Grilled zucchini ribbons with fettuccine noodles and lemony walnut pesto is easy summer comfort food. Makes 6 to 8 servings.

Course: Main Course
Cuisine: Vegan
Keyword: zucchini, fettuccine, walnut pesto
Servings: 8 servings
Author: Letty Flatt
Ingredients
Walnut pesto:
  • 1 shallot , cut in 4 pieces
  • 1 cup lightly toasted walnuts
  • 1 teaspoon fresh thyme leaves
  • 1 teaspoon grated lemon zest
  • ¼ teaspoon fine sea salt
  • Scant 1/4 teaspoon paprika
  • 2 tablespoons freshly squeezed lemon juice
  • 1/2 cup walnut oil or extra virgin olive oil , or a mix of the two
  • Freshly ground black pepper
Zucchini and pasta:
  • 2 pounds zucchini , 3 or 4, depending on size
  • 1/4 teaspoon fine sea salt
  • Freshly ground black pepper
  • 3 tablespoons extra virgin olive oil , as needed
  • 8 ounces fettuccine pasta
  • Thyme leaves and torn basil , for garnish
Instructions
Make the walnut pesto:
  1. With the motor of the food processor running, mince the shallot by dropping it through the feed tube. Add the walnuts, thyme, lemon zest, the salt, paprika, and lemon juice. Pulse until the walnuts are chopped, but not ground, scraping the sides of the work bowl, as needed. With the motor running, pour in the walnut and/or olive oil, all at once. Scrape into a bowl and season with a generous grind of black pepper. Set aside.
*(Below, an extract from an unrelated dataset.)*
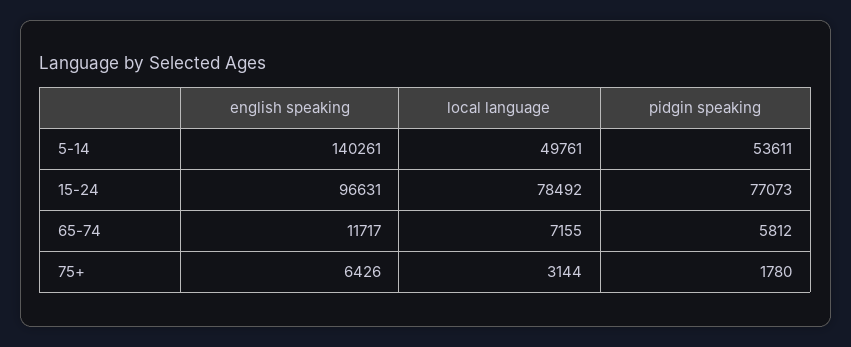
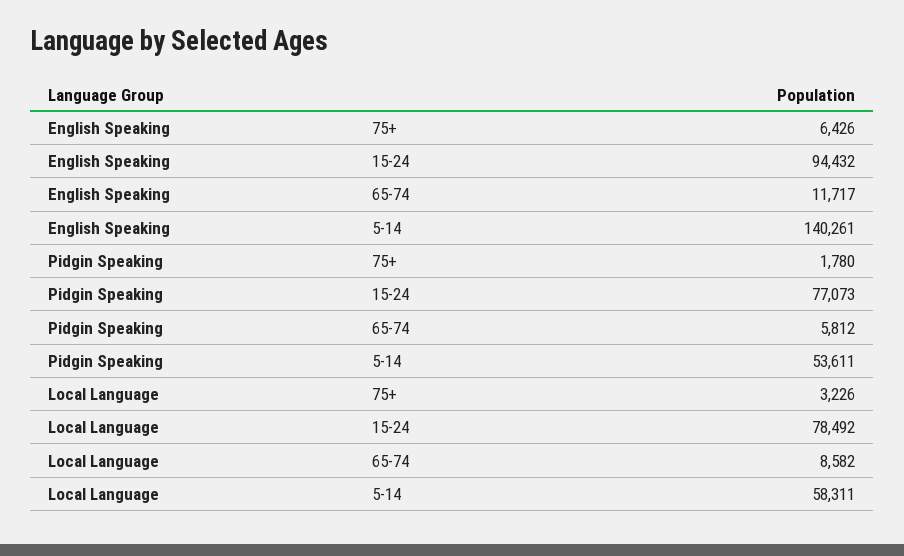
local language, 5-14: 49761 -> 58311
english speaking, 15-24: 96631 -> 94432
local language, 65-74: 7155 -> 8582
local language, 75+: 3144 -> 3226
Grill the zucchini and cook the pasta:
  1. Preheat the grill. Trim the ends from the zucchini. Slice lengthwise, thinly, about 1/8-inch thick. Toss with olive oil, the salt and plenty of freshly ground pepper.

  2. On a vegetable grilling accessory tray, grill over high heat, turning until lightly charred on the edges and limp tender, 5 to 10 minutes. Transfer to a plate and keep warm.
  3. Cook the pasta in well-salted water, following to package directions. When the pasta is almost done, mix about 3 tablespoons of the pasta water into the walnut pesto.
  4. Drain the pasta and immediately toss with the walnut pesto and grilled zucchini.
  5. Serve hot, with a sprinkle of thyme and basil leaves.
Recipe Notes

If you wish, serve with grated Parmesan or Romano cheese at the table.

***This recipe is an update of one I posted in July 2009, and migrated over from my old muffintalk.wordpress.com blog.